Consegna 1
Traduci in inglese questa frase del brano sui Soul Reaver: "Finii invece tutto Soul Reaver 2, e poi Blood Omen 2 e Defiance man mano che uscirono."
Consegna 2
Elenca tutti i titoli di videogiochi citati nel brano sui Soul Reaver.
Consegna 3
Fornisci un seguito del brano sui Soul Reaver che riprenda subito dopo la sua ultima frase.

Brano del documento
Intanto, Soul Reaver 2 uscì. Era decisamente all’altezza delle mie aspettative, ma non per questo era più facile del primo. Ci misi un mese (giocando anche ad altro nel frattempo, sia chiaro) solo per uscire dalla Fortezza Sarafan e raggiungere il primo punto di salvataggio, essendo per giunta “costretto” tutte le volte a guardare i 10-15 minuti complessivi di filmati prima di esso.

Passati un paio d’anni ancora avevo fatto più esperienza coi videogiochi, e cominciai a capire come muovermi in entrambi i Soul Reaver. Nel primo arrivai con pazienza fino ad affrontare Rahab, poi visto che non capivo come eliminarlo e sapendo mancava un unico altro boss prima del finale usai di nuovo il trucco dei poteri per raggiungere la zona di Dumah e giocarla tutta, vampiro compreso. Mi sono guardato ovviamente i restanti filmati su internet più avanti, ma io di fatto non sono mai andato oltre quel punto giocando, più che altro perché ce l’avevo data su.

Finii invece tutto Soul Reaver 2, e poi Blood Omen 2 e Defiance man mano che uscirono. Non ho mai avuto il primo Blood Omen per PlayStation e ho avuto modo di giocarlo solo molto più di recente; col senno di poi probabilmente ci avrei fatto ancora meno strada che in Soul Reaver, comunque.

Materiale fornito

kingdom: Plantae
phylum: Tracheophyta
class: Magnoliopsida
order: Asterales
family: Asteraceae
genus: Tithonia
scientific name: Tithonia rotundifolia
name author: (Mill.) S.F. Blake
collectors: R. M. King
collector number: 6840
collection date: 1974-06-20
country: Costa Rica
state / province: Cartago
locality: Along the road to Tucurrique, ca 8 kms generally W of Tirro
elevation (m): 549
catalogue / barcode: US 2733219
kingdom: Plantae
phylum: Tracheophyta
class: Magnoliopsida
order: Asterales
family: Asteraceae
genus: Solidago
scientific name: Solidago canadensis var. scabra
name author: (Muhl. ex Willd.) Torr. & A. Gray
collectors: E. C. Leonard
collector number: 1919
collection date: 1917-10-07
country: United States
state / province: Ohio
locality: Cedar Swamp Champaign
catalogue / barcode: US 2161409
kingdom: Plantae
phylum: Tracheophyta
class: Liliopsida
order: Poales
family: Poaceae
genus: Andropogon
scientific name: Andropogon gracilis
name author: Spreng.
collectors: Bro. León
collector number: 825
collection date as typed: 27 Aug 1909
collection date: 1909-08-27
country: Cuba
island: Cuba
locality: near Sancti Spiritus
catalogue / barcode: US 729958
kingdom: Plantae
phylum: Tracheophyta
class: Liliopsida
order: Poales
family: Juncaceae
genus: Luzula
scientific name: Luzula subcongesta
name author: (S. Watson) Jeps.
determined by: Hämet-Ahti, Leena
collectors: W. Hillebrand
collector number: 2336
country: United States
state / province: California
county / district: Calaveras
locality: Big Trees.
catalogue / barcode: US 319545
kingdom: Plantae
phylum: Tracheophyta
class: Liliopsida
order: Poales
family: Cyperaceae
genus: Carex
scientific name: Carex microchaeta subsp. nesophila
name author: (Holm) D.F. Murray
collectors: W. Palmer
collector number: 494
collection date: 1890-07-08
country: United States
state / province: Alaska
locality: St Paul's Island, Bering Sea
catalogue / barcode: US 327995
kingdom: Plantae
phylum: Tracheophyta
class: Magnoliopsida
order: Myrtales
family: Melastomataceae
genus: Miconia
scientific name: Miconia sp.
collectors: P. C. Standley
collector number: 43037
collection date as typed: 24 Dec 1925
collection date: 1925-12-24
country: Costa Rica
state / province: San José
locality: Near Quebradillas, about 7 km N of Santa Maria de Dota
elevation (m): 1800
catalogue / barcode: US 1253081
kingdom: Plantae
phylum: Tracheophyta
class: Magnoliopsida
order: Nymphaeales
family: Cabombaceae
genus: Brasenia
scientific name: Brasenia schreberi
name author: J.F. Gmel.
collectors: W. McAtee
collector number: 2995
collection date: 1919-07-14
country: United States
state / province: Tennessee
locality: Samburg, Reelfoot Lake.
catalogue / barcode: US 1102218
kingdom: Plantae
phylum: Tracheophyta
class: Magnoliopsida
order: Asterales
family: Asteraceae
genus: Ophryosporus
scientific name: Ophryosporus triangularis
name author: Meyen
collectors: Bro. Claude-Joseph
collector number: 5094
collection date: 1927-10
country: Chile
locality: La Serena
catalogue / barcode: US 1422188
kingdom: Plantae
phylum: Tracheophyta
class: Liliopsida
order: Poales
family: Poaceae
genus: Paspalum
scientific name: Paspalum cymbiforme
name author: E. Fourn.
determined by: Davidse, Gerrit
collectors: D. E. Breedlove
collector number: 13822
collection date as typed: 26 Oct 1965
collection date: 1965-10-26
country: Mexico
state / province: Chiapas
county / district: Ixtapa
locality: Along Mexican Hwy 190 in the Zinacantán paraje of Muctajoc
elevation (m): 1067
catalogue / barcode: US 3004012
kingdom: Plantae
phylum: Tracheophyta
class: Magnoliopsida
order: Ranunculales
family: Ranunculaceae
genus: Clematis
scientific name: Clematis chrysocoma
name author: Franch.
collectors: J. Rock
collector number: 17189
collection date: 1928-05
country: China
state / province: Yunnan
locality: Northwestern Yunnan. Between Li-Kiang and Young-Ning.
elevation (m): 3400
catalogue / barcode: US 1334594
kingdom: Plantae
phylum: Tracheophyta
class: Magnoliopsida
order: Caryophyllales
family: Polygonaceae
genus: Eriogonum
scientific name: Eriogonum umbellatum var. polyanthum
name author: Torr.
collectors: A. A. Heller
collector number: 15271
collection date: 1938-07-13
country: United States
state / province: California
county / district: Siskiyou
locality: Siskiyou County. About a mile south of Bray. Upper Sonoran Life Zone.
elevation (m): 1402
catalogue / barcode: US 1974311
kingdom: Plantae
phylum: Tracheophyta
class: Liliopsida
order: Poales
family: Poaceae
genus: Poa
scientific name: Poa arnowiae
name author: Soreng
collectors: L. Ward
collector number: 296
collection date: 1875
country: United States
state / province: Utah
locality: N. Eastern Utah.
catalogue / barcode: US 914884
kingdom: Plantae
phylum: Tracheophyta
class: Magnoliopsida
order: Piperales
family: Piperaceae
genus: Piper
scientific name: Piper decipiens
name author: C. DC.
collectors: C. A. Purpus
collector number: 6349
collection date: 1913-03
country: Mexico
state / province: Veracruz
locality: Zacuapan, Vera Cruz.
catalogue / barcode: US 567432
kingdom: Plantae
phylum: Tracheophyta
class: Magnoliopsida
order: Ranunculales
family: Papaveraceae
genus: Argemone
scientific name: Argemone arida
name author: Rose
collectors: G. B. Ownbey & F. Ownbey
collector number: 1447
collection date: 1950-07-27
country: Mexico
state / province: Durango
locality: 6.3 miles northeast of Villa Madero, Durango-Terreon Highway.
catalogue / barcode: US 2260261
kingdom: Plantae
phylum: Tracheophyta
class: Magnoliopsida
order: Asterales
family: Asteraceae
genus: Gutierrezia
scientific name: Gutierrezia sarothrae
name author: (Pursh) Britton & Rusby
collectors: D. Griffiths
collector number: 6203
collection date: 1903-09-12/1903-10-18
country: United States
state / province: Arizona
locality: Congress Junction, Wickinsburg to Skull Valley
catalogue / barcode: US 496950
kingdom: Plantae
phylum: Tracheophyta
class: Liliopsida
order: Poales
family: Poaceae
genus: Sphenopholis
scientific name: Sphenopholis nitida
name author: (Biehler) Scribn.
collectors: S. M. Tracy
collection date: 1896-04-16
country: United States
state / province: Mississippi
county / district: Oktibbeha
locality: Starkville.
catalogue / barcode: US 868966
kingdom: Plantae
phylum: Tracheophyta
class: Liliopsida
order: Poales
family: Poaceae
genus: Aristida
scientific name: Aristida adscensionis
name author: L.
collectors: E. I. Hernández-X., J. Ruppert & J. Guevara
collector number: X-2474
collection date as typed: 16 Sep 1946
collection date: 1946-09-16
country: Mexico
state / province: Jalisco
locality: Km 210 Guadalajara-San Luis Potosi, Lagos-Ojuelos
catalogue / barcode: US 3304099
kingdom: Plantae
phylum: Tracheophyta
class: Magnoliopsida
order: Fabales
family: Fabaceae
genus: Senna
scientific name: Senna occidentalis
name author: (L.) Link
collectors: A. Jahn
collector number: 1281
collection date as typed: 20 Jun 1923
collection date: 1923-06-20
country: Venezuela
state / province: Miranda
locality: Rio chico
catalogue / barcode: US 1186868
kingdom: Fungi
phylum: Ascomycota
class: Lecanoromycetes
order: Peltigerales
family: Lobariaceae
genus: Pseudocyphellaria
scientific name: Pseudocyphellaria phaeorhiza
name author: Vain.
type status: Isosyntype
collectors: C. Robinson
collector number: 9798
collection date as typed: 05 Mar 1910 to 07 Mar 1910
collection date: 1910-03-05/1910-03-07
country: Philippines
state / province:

Risposta 1
Instead, I finished all of Soul Reaver 2, and then Blood Omen 2 and Defiance as they came out.

Risposta 2
- Soul Reaver 2
- Soul Reaver
- Blood Omen 2
- Defiance
- Blood Omen

Risposta 3
 

Artwork di Daniel Cabuco per il Raziel vampiro di Soul Reaver (1999)

 

Non saprei se Legacy of Kain è la saga che quando avevo sugli 11-12 anni mi piaceva di più, ma di sicuro è quella che di più mi è rimasta, e l’unica che col passare del tempo, quando tutti gli altri vecchi giochi perdevano man mano di fascino, ne acquisiva. Gli ultimi anni prima di prendere una PlayStation 3 mi sono rigiocato Soul Reaver 2, Blood Omen 2 e Defiance più e più volte, apprezzandoli ad ogni singolo giro; non per la storia, per il gameplay o per qualcos’altro di preciso, ma per tutto l’insieme. Blood Omen a parte, che come ho già detto ho giocato su PC solo molto più di recente, non ho più toccato nessuno di quei giochi da allora. Non ne avevo più bisogno. Smettere di lanciare quei 3 DVD e 1 CD con la PlayStation 2 non mi ha certo fatto dimenticare cosa e come erano. Tutto si è solo trasposto nella mia mente, probabilmente per sempre.

Per me non è qualcosa di immediato da ricondurre alla domanda “il tuo gioco preferito”. Ho sicuramente provato gameplay che ho apprezzato di più, e altrettanto di sicuro ho assistito a giochi che ho trovato più coinvolgenti emotivamente. Non mi esalto con un amico ricondando insieme quanto era bello giocarci, e non mi commuovo pensando alla storia che ha da raccontare. Non è qualcosa che sento il bisogno di sbandierare con forza, ma è pur sempre lì, immobile.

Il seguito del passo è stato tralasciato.